The reaction this time has been “impressive in terms of speed, solidarity and volume of sanctions”. While it would be dishonest to suggest the penalties will not have a cost for the European economy, he still sees a “very good level of unity” among the G7 and in the EU.

Yet there are some signs that on energy, at least, that unity is not as rock-solid as it could be.

This week the EU announced plans for a 15 per cent reduction in gas consumption, but the deal was shot through with exemptions negotiated by member states.

“It’s politically explosive and very domestically determined, which makes it difficult to find solutions to please everyone,” says the EU diplomat.

Hungary held out for weeks against the EU’s embargo on Russian oil, only giving up its resistance after winning a carve-out for imports of Russian crude via the Druzhba pipeline.
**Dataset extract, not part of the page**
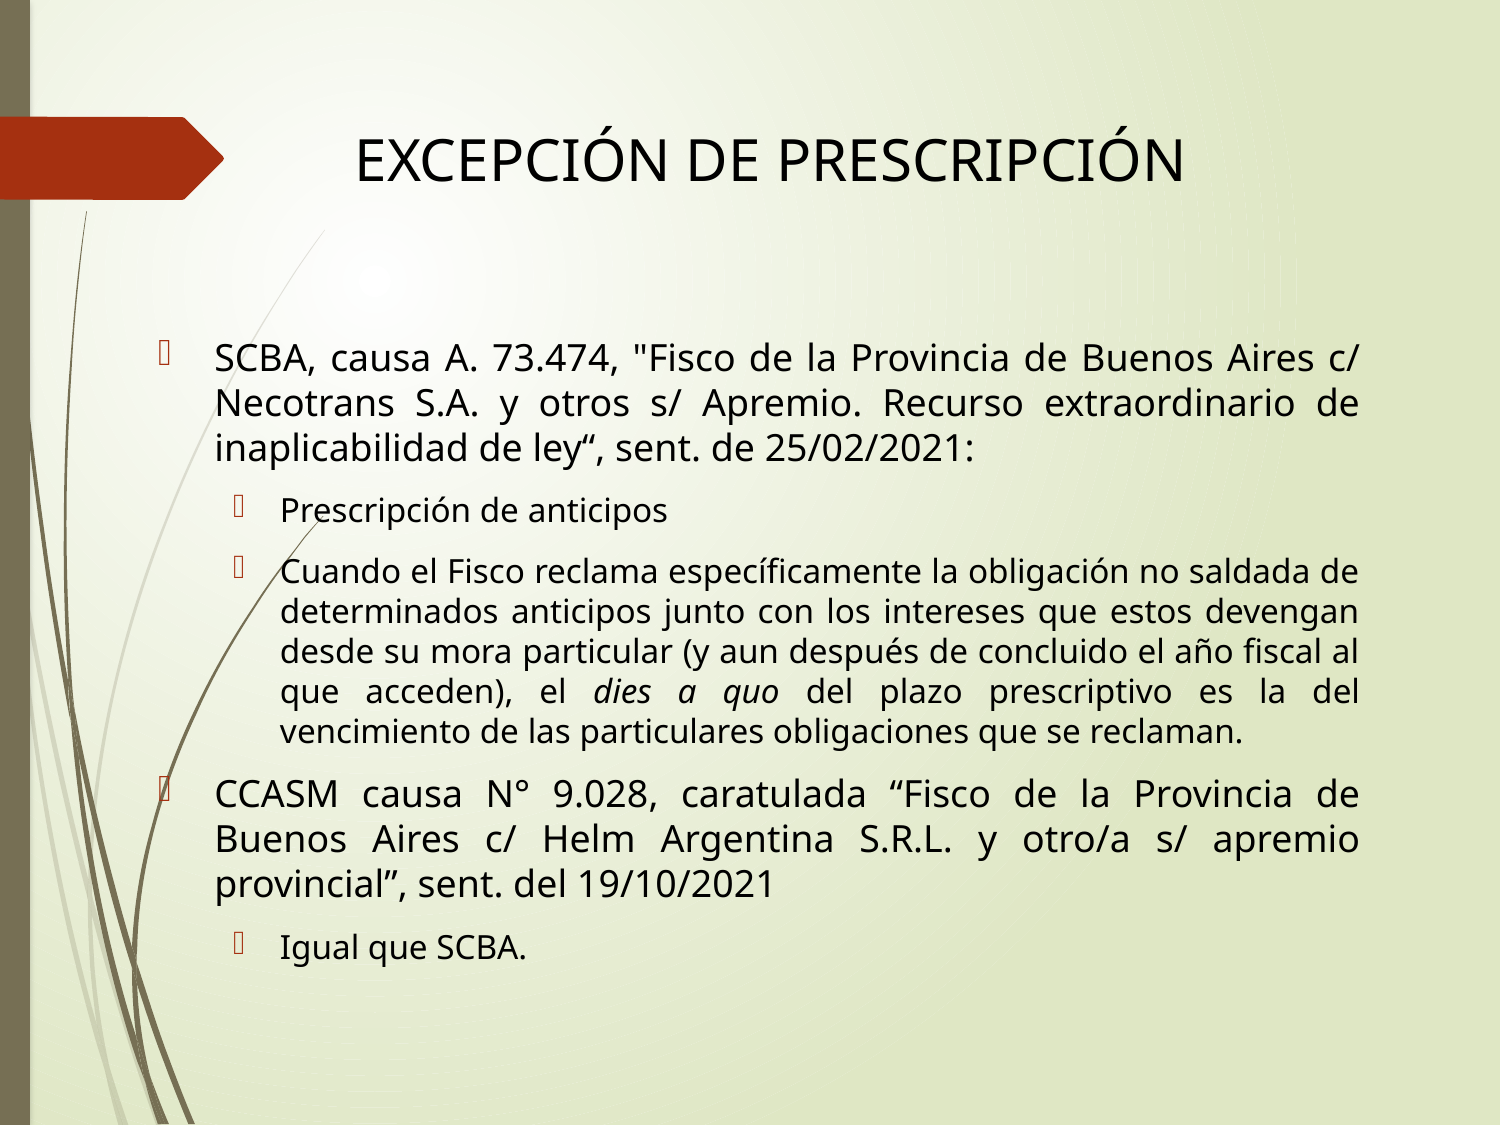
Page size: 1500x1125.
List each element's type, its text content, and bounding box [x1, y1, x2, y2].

list SCBA, causa A. 73.474, "Fisco de la Provincia de Buenos Aires c/ Necotrans S.A. y otros s/ Apremio. Recurso extraordinario de inaplicabilidad de ley“, sent. de 25/02/2021: Prescripción de anticipos Cuando el Fisco reclama específicamente la obligación no saldada de determinados anticipos junto con los intereses que estos devengan desde su mora particular (y aun después de concluido el año fiscal al que acceden), el dies a quo del plazo prescriptivo es la del vencimiento de las particulares obligaciones que se reclaman. CCASM causa N° 9.028, caratulada “Fisco de la Provincia de Buenos Aires c/ Helm Argentina S.R.L. y otro/a s/ apremio provincial”, sent. del 19/10/2021 Igual que SCBA. [143, 326, 1376, 1012]
title Excepción de prescripción [230, 116, 1312, 326]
Budapest has insisted on maintaining pragmatic relations with Moscow, and this month its foreign minister Péter Szijjártó travelled to the Russian capital to meet his counterpart Sergei Lavrov to request additional gas supplies.

Diplomats will also be watching Italy closely for signs of weakening resolve on sanctions. Under former prime minister Mario Draghi, who unexpectedly resigned this month, Italy took a hard line on Russia’s invasion and strongly backed western punitive measures. But that could now change.

Polls suggest the new government, to be formed after snap elections on September 25, could be a coalition between the rightwing Brothers of Italy, led by Giorgia Meloni, Matteo Salvini’s League and Forza Italia, led by the former prime minister Silvio Berlusconi. Though Meloni has backed Draghi’s line on Russia, both Salvini and Berlusconi are longtime Putin fans who were deeply uncomfortable with how the former ECB chief broke from Rome’s traditional sympathy for Moscow.

Italian media reported in early March that Berlusconi — who maintained warm personal ties with Putin after leaving office — told members of his party that tough sanctions would drive Moscow into China’s arms, while triggering job losses in Italy. Meanwhile, Salvini has described previous western economic sanctions imposed after the invasion of Crimea as “madness”.

“If we have a centre-right government there would be a more conciliatory attitude towards Russia,” says Stefano Stefanini, Italy’s former ambassador to Nato.

But others, such as Max Bergmann, director for Europe at the Center for Strategic and International Studies, are confident the EU will hang tough on Russia.

“There’s this presumption that it’s weak and divided, and that’s just not the case,” he said. “Time and time again people have questioned Europe’s unity and time and time again Europe has met the challenge.”